A global superstar by 2006, Hawtin is invited to collaborate with Italian choreographer Enzo Cosimi to compose an original work for the opening ceremony of the Winter Olympics. They produce a work entitled "9.20." Otherwise, Hawtin doesn't release any new music and instead focuses on his label. In its new context, M_nus becomes a marketing juggernaut and touring umbrella for all sounds mnml, which is what the new version of minimalism, more geared toward clubs and less toward avant-garde ideas, is called. Complete with memorabilia like M_nus towels and earrings, Hawtin's promotional savvy separates the label from the many others in Berlin releasing the same kind of music. As a result, the following for M_nus events and Hawtin's reputation as a superstar DJ grow quickly in mnml-hungry Europe, where electronic musicians can attain rock star status.

2010 to 2011
After a seven-year silence, rumblings of a resurgent Plastikman begin to be heard within the electronic music community. In 2010, Hawtin presents a lavish new live set of greatest hits at select festivals around the world. Late that summer, M_nus releases a greatest hits collection for the Plastikman discography, the slight Kompilation. Featuring only eight previously released album tracks, the set is geared toward a new generation of fans who may have missed the original run of albums in the '90s. Hawtin also announces a 12-disc box set called Arkives, which comes replete with various packaging offshoots, available only via mail-order. True to the promotional premium often associated with Hawtin releases, fans are promised a personally signed holiday greeting card with each order. Arkives ships on February 28 of this year. As the repackaging campaign kicks into high gear with more live shows and extravagant box sets, one question still looms at the otherwise empty core of the proceedings: will there be any new material on the way, or is this all just a heavily marketed victory lap for one of Canada's great talents? Fans everywhere are asking if Richie Hawtin's most creative days are behind him. Time will tell.


ESSENTIAL ALBUMS

Plastikman – Sheet One (Plus 8/Novamute; 1993)
This album put Richie Hawtin on the international map. Though the first three Plastikman albums are all must-owns for any electronic-music collector, Sheet One hearkens back to a time when there were still more possibilities than boundaries in the genre.

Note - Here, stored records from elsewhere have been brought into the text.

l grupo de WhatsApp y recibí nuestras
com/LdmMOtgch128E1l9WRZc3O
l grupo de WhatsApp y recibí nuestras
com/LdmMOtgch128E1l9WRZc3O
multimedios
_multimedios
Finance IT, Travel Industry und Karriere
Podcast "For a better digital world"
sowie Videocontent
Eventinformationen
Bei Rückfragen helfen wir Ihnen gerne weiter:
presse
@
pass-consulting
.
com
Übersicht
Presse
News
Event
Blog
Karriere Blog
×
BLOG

Concept 1 – 96:CD (M_nus; 1998)
The most abstract and minimal original material ever set to record by Hawtin, and certainly among the most avant-garde techno releases of the past 20 years. Also worth tracking down is the equally brilliant remix album by Thomas Brinkmann, 96:VR.

Richie Hawtin – Decks EFX & 909 (M_nus/Novamute; 1999)
A fantastic DJ from the start, here Hawtin strikes one of his most inspired notes of his career, fusing the worlds of DJing and live production into one seamless entity. Both world have never been the same since.